EXERCISE PASSAGE:
------------------------------------------------------------

Lipsey, an SFU professor emeritus who helped spark the free trade debate of the 1980s, has spent half a century engaged in economic research and teaching.

Even though he retired a decade ago, Lipsey continues to work on key economic issues. He remains involved with the university’s Public Policy program and is currently designing research into coping with the effects of climate change.

“Much thought and effort has gone into alleviating the causes of climate change, but much less has gone into coping with the inevitable effects,” Lipsey says.

“Whatever the causes, human activity or natural climate variations, the effects will be dramatic and need to be forseen, and preparations need to be made to deal with them before it is too late.”

Lipsey is also studying how the great transforming technologies of the 19th and 20th centuries, such as electricity, internal combustion engines, computers and biotechnology, were financed by a mix of private and public efforts.

He wants to establish how much public support is needed for emerging new major technologies to get off the ground and examine the consequences when that support is neglected.

Lipsey also continues to develop models of economic growth sustained by transforming technologies. Such models can be fitted to data to help understand both the role of the technologies in sustaining economic growth, and the effects of public policy on their evolution.

Lipsey, an officer of the Order of Canada (1991), wrote An Introduction to Positive Economics in 1963. The book swept away old thinking about economic theory and changed the way the entire profession thought about its work.

His 2006 book, Economic Transformations: General Purpose Technologies looks at how technologies currently changing the world are affecting its economy.

Lipsey received the 2005  Social Sciences and Humanities Research Council (SSHRC) gold medal – its highest honor – for his lifetime of research.

Skeptic Ray Hyman, professor emeritus at the University of Oregon, and Stephen Jarislowsky, CEO of Jarislowsky, Fraser and Company, will also receive honorary degrees at Fall Convocation.

------------------------------------------------------------

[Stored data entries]
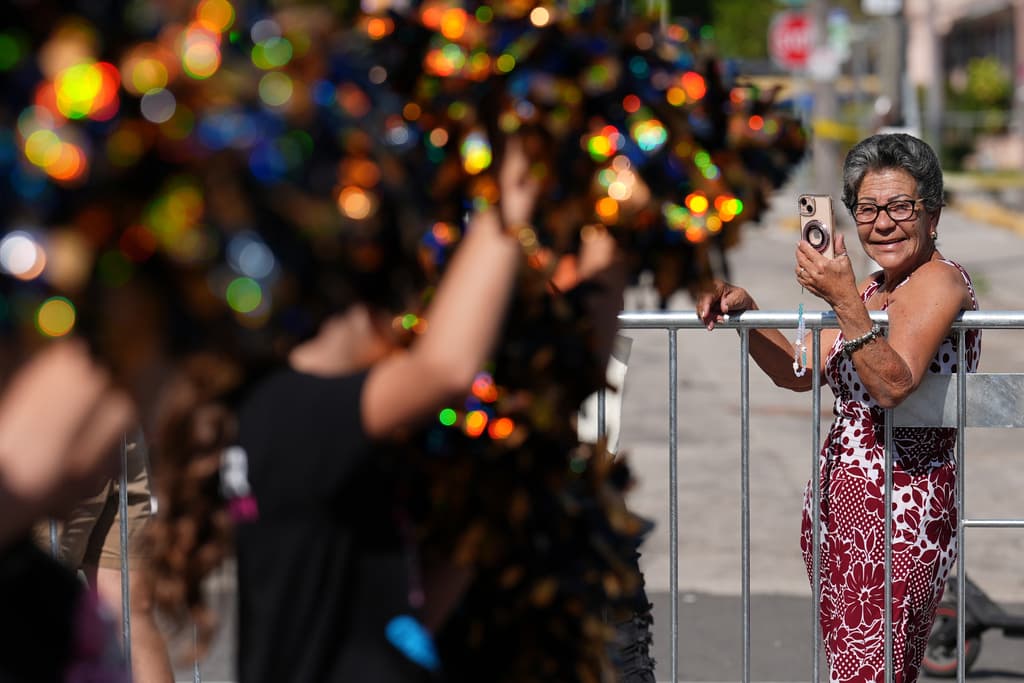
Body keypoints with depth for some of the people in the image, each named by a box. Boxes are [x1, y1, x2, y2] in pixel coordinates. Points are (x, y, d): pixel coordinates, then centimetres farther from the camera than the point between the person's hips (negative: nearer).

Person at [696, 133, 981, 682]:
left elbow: (894, 385, -23)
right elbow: (800, 371, 18)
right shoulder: (873, 289, 18)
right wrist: (745, 312, 6)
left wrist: (845, 301, -30)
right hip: (837, 504, 9)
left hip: (897, 512, -9)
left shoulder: (939, 281, -10)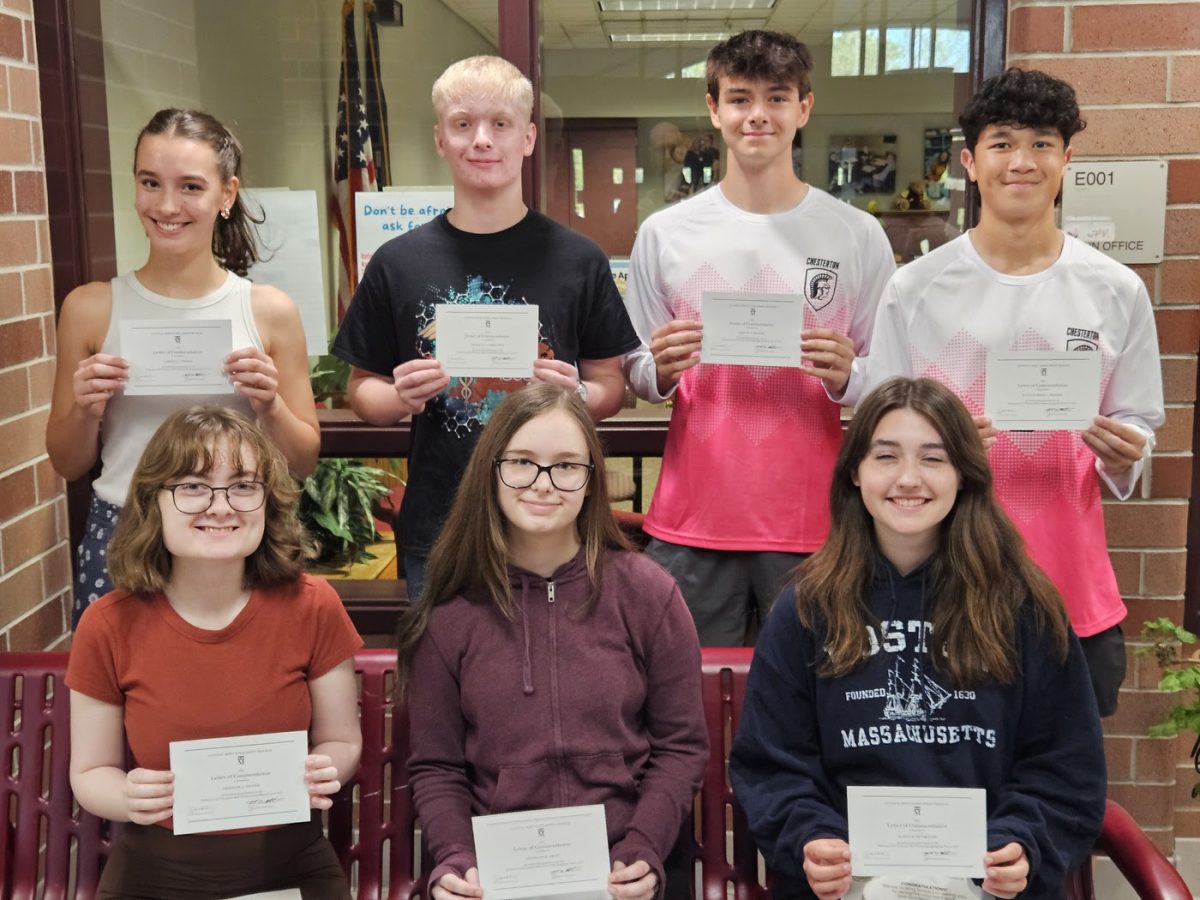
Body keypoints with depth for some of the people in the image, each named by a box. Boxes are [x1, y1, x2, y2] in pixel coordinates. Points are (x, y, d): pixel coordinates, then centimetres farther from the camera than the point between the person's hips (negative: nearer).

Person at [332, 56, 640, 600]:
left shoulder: (578, 260, 1)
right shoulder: (398, 263, 3)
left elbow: (612, 385, 6)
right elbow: (361, 388, 9)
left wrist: (578, 395, -15)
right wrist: (401, 398, -12)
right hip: (436, 534, 1)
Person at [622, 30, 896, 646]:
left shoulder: (856, 236, 1)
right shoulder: (664, 234, 4)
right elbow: (635, 378, 10)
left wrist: (846, 377, -14)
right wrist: (659, 371, -11)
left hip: (813, 522, 0)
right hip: (692, 522, 1)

------------------------------------------------------------

In the profile of Lipsey, turn the paragraph beginning "Even though he retired a decade ago" into a short bulleted list that keeps its main facts.

YOUR SOLUTION:
- Retired a decade ago but still works on key economic issues
- Remains involved with the university's Public Policy program
- Is currently designing research into coping with the effects of climate change